Grâce à cette structure en miroir et à son faible nombre de pages, et bien sûr grâce à la plume toujours aussi bien aiguisée de Matthew Stover, Caine Black Knife apparaît comme un roman très rythmé, tendu et sans temps mort. Le tout est servi avec une narration intégrale de Caine à la première personne et, comme il s'agit d'un des personnages les plus charismatiques de la fantasy (oui, oui), le récit est ultra fun et jouissif. Le ton très mordant, bien présent dans Les Héros meurent aussi et plus effacé dans Blade of Tyshalle, fait donc son grand retour et l'aspect très resserré du roman n'en est que plus efficace.
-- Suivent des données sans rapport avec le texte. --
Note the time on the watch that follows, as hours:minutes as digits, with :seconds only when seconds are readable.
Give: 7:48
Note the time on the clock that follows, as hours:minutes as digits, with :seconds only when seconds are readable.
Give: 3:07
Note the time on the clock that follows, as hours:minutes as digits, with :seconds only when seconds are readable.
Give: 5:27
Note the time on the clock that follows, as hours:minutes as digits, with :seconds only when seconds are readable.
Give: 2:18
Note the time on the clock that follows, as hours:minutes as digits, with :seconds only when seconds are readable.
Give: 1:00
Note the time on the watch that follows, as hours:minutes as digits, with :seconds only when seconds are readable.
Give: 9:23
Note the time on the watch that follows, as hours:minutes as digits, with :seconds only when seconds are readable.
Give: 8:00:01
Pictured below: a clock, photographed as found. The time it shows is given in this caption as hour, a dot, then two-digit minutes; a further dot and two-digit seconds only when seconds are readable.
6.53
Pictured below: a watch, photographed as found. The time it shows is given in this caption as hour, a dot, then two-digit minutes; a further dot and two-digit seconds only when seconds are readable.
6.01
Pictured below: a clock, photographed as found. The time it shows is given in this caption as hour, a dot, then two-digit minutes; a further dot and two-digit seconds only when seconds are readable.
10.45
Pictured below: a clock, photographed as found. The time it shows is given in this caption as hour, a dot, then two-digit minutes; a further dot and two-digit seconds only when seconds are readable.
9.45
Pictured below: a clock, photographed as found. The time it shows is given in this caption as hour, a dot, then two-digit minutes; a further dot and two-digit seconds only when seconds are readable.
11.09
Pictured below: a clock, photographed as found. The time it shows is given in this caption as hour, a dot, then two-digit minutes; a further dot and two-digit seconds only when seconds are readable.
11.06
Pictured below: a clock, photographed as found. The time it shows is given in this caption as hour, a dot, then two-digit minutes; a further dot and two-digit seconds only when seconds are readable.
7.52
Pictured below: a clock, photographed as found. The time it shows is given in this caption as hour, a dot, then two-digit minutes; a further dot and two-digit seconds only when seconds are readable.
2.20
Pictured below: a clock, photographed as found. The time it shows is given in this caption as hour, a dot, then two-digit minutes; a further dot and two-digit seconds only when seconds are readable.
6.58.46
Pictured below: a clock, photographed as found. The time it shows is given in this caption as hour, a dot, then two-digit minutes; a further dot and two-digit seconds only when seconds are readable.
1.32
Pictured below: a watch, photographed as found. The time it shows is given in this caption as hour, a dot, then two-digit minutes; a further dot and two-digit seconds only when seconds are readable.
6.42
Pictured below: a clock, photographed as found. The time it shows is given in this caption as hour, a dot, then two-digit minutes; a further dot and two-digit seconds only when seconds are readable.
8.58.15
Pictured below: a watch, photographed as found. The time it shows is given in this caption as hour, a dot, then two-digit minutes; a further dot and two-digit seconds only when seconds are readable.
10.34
L'intérêt de Caine Black Knife est aussi de quitter l'empire d'Ankhana pour découvrir une nouvelle région d'Overworld. Outre le fait que cela permet d'agrandir l'univers fantasy de Stover, ce décor inédit relance aussi tout un jeu d'intrigues, appuyé par une galerie de nouveaux personnages, là où Blade of Tyshalle se rattachait beaucoup aux événements et aux dynamiques des Héroes meurent aussi. Bien entendu, quelques têtes connues font leur apparition mais le tout reste néanmoins assez peu lié aux deux premiers tomes.
On regrettera cependant une fin un peu abrupte, même si elle a l'excuse de ne pas réellement en être une. En effet, une fois la dernière page de Caine Black Knife tournée, il faudra rapidement enchaîner avec Caine's Law qui est sa suite directe... ou presque.